I wrote:
Jorge wrote:
AFAIR the original routine was written to require the trailing ';' and it worked well for some time. Then more pages started to show unterminated entities inside, and it got so annoying we decided to make it more flexible and not to require the ';' when the entity name was found (IIRC).
Yeah, this is why I was considering just changing the get_attr case, but of course I don't want to make the code messy and complicated unless I need to.
It'd be good to find the reason for the change before reverting it. I don't remember it now, but I do remember it was because the other way started to be perceived as worst in some sense.
Maybe GMANE has the mailing list archives...
I guess I'll put some time into digging around.
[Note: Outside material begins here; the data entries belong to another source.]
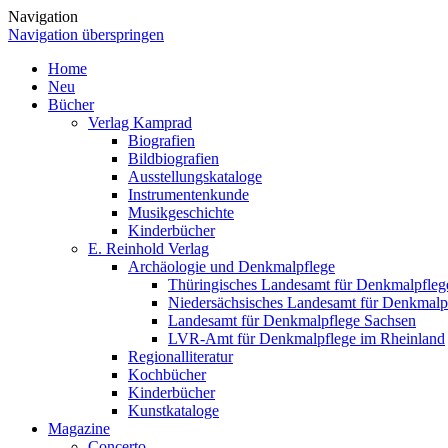
Navigation
Navigation überspringen
Home
Neu
Bücher
Verlag Kamprad
Biografien
Bildbiografien
Ausstellungskataloge
Instrumentenkunde
Musikgeschichte
Kinderbücher
E. Reinhold Verlag
Archäologie und Denkmalpflege
Thüringisches Landesamt für Denkmalpfleg
Niedersächsisches Landesamt für Denkmalp
Landesamt für Denkmalpflege Sachsen
LVR-Amt für Denkmalpflege im Rheinland
Regionalliteratur
Kochbücher
Kinderbücher
Kunstkataloge
Magazine
Concerto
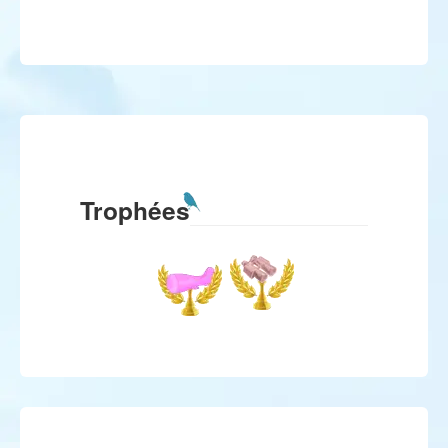
Trophées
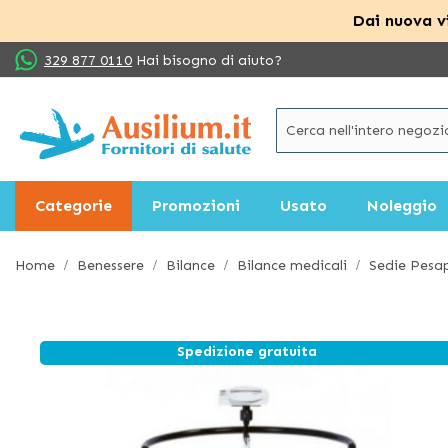
Dai nuova vi
Salta
329 877 0110
Hai bisogno di aiuto?
al
contenuto
Categorie
Promozioni
Usato
Noleggio
Home
Benessere
Bilance
Bilance medicali
Sedie Pesap
Spedizione gratuita
Vai
alla
fine
della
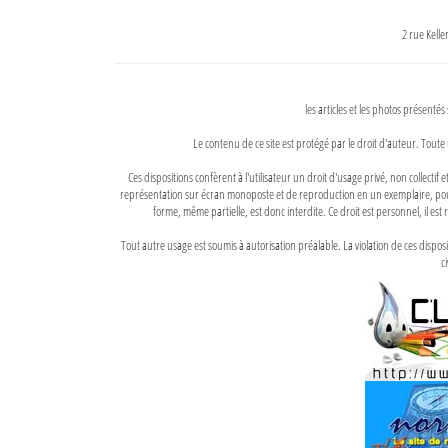
2 rue Kell
les articles et les photos présentés
Le contenu de ce site est protégé par le droit d'auteur. Toute 
Ces dispositions confèrent à l'utilisateur un droit d'usage privé, non collectif
représentation sur écran monoposte et de reproduction en un exemplaire, pour
forme, même partielle, est donc interdite. Ce droit est personnel, il est r
Tout autre usage est soumis à autorisation préalable. La violation de ces disp
ci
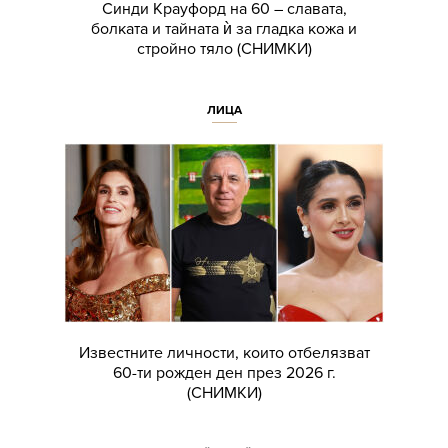
Синди Крауфорд на 60 – славата,
болката и тайната ѝ за гладка кожа и
стройно тяло (СНИМКИ)
ЛИЦА
Известните личности, които отбелязват
60-ти рожден ден през 2026 г.
(СНИМКИ)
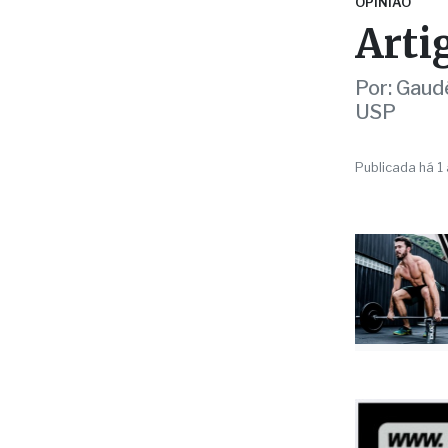
Por: Gaudê
USP
Publicada há 1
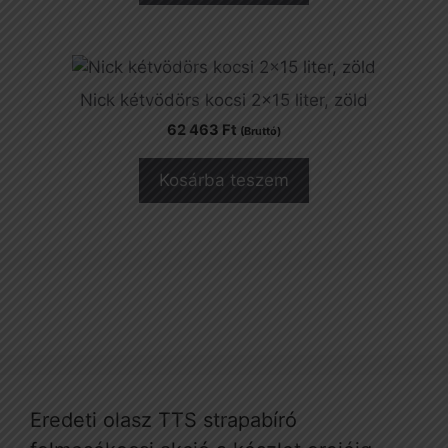
Nick kétvödörs kocsi 2×15 liter, zöld
62 463
Ft
(Bruttó)
Kosárba teszem
Eredeti olasz TTS strapabíró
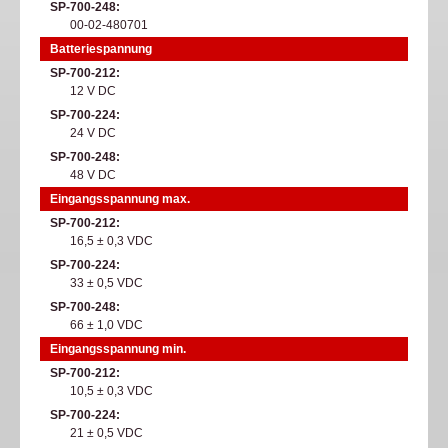
SP-700-248
00-02-480701
Batteriespannung
SP-700-212
12 V DC
SP-700-224
24 V DC
SP-700-248
48 V DC
Eingangsspannung max.
SP-700-212
16,5 ± 0,3 VDC
SP-700-224
33 ± 0,5 VDC
SP-700-248
66 ± 1,0 VDC
Eingangsspannung min.
SP-700-212
10,5 ± 0,3 VDC
SP-700-224
21 ± 0,5 VDC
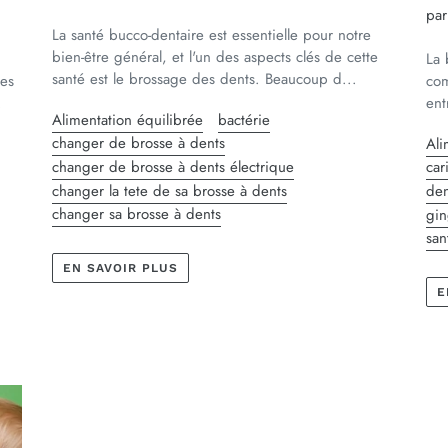
par
La santé bucco-dentaire est essentielle pour notre
bien-être général, et l'un des aspects clés de cette
La 
santé est le brossage des dents. Beaucoup d...
les
com
.
ent
Alimentation équilibrée
bactérie
changer de brosse à dents
Ali
changer de brosse à dents électrique
car
changer la tete de sa brosse à dents
den
changer sa brosse à dents
gin
san
EN SAVOIR PLUS
E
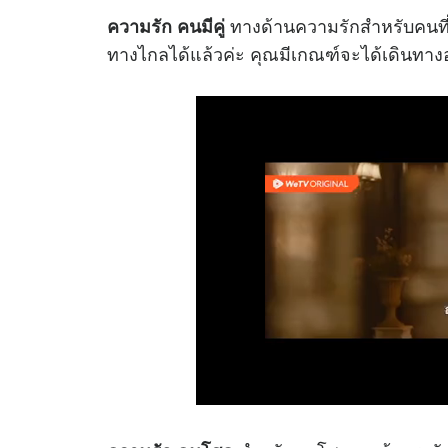
ทางด้านความรักสำหรับคนที่ม
ความรัก คนมีคู่
ทางไกลได้แล้วค่ะ คุณมีเกณฑ์จะได้เดินทางอ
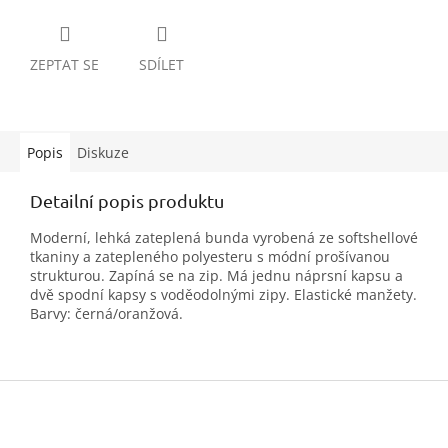
ZEPTAT SE
SDÍLET
Popis
Diskuze
Detailní popis produktu
Moderní, lehká zateplená bunda vyrobená ze softshellové
tkaniny a zatepleného polyesteru s módní prošívanou
strukturou. Zapíná se na zip. Má jednu náprsní kapsu a
dvě spodní kapsy s voděodolnými zipy. Elastické manžety.
Barvy: černá/oranžová.
Z
á
p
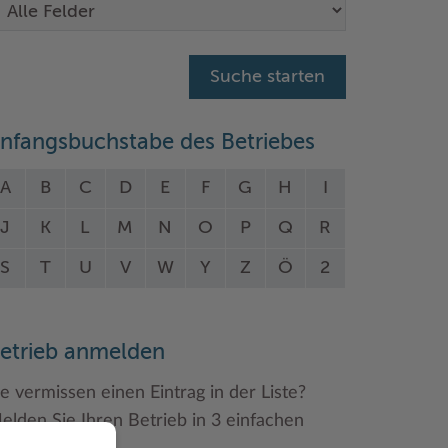
nfangsbuchstabe des Betriebes
A
B
C
D
E
F
G
H
I
J
K
L
M
N
O
P
Q
R
S
T
U
V
W
Y
Z
Ö
2
etrieb anmelden
ie vermissen einen Eintrag in der Liste?
elden Sie Ihren Betrieb in 3 einfachen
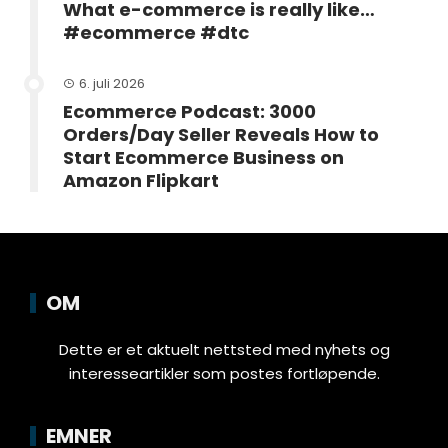
What e-commerce is really like…
#ecommerce #dtc
6. juli 2026
Ecommerce Podcast: 3000
Orders/Day Seller Reveals How to
Start Ecommerce Business on
Amazon Flipkart
OM
Dette er et aktuelt nettsted med nyhets og
interesseartikler som postes fortløpende.
EMNER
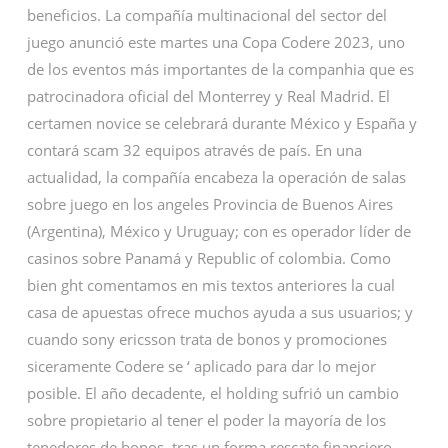
beneficios. La compañía multinacional del sector del
juego anunció este martes una Copa Codere 2023, uno
de los eventos más importantes de la companhia que es
patrocinadora oficial del Monterrey y Real Madrid. El
certamen novice se celebrará durante México y España y
contará scam 32 equipos através de país. En una
actualidad, la compañía encabeza la operación de salas
sobre juego en los angeles Provincia de Buenos Aires
(Argentina), México y Uruguay; con es operador líder de
casinos sobre Panamá y Republic of colombia. Como
bien ght comentamos en mis textos anteriores la cual
casa de apuestas ofrece muchos ayuda a sus usuarios; y
cuando sony ericsson trata de bonos y promociones
siceramente Codere se ‘ aplicado para dar lo mejor
posible. El año decadente, el holding sufrió un cambio
sobre propietario al tener el poder la mayoría de los
tenedores de bonos, tras un forma rescate financiero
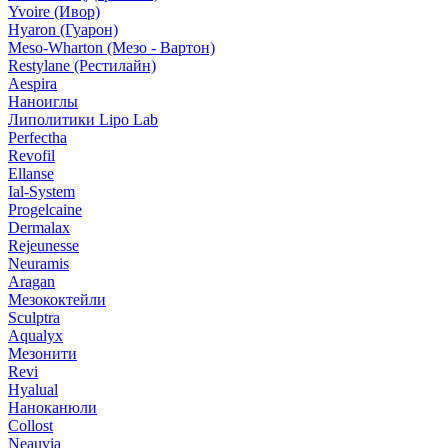
Yvoire (Ивор)
Hyaron (Гуарон)
Meso-Wharton (Мезо - Вартон)
Restylane (Рестилайн)
Aespira
Наноиглы
Липолитики Lipo Lab
Perfectha
Revofil
Ellanse
Ial-System
Progelcaine
Dermalax
Rejeunesse
Neuramis
Aragan
Мезококтейли
Sculptra
Aqualyx
Мезонити
Revi
Hyalual
Наноканюли
Collost
Neauvia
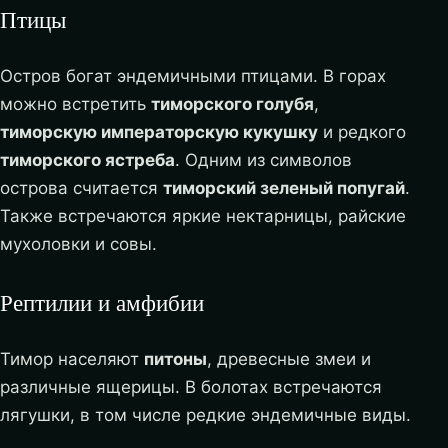
Птицы
Остров богат эндемичными птицами. В горах
можно встретить
тиморского голубя
,
тиморскую императорскую кукушку
и редкого
тиморского ястреба
. Одним из символов
острова считается
тиморский зеленый попугай
.
Также встречаются яркие нектарницы, райские
мухоловки и совы.
Рептилии и амфибии
Тимор населяют
питоны
, древесные змеи и
различные ящерицы. В болотах встречаются
лягушки, в том числе редкие эндемичные виды.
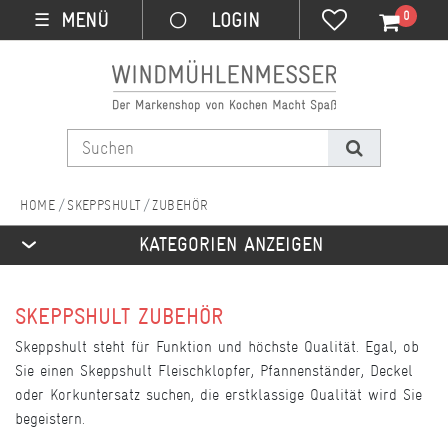
0
MENÜ
☰
SKEPPSHULT
ZUBEHÖR
KATEGORIEN ANZEIGEN
SKEPPSHULT ZUBEHÖR
Skeppshult steht für Funktion und höchste Qualität. Egal, ob
Sie einen Skeppshult Fleischklopfer, Pfannenständer, Deckel
oder Korkuntersatz suchen, die erstklassige Qualität wird Sie
begeistern.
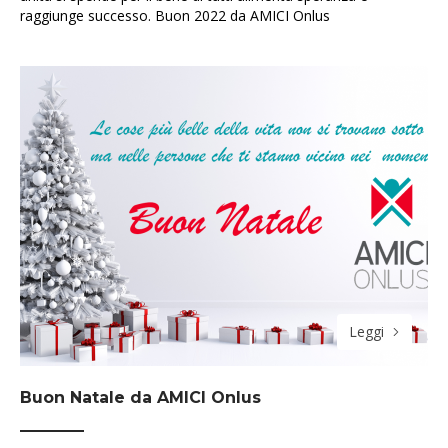
raggiunge successo. Buon 2022 da AMICI Onlus
Leggi
Buon Natale da AMICI Onlus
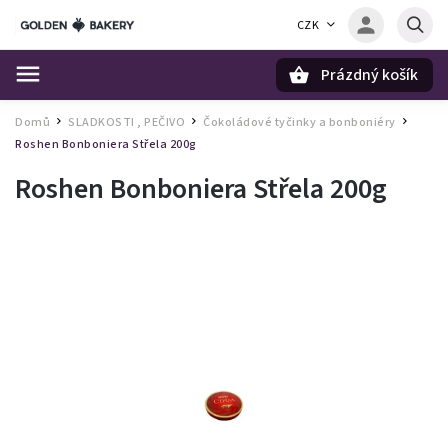
CZK
Prázdný košík
Hledat
Domů
SLADKOSTI , PEČIVO
Čokoládové tyčinky a bonboniéry
/
/
/
Roshen Bonboniera Střela 200g
Roshen Bonboniera Střela 200g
http://lists.dillo.org/pipermail/dillo-dev/2005-January/002502.html where we get the end of a conversation between Jorge and Matthias Franz. This msg says that it was changed because it wasn't required under certain conditions. HTML4 spec gives it as: Note. In SGML, it is possible to eliminate the final ";" after a character reference in some cases (e.g., at a line break or immediately before a tag). In other circumstances it may not be eliminated (e.g., in the middle of a word). We strongly suggest using the ";" in all cases to avoid problems with user agents that require this character to be present. ...and there's an "IIRC" in the msg that XHTML requires it. The HTML5 spec requires a terminating ';' in all cases.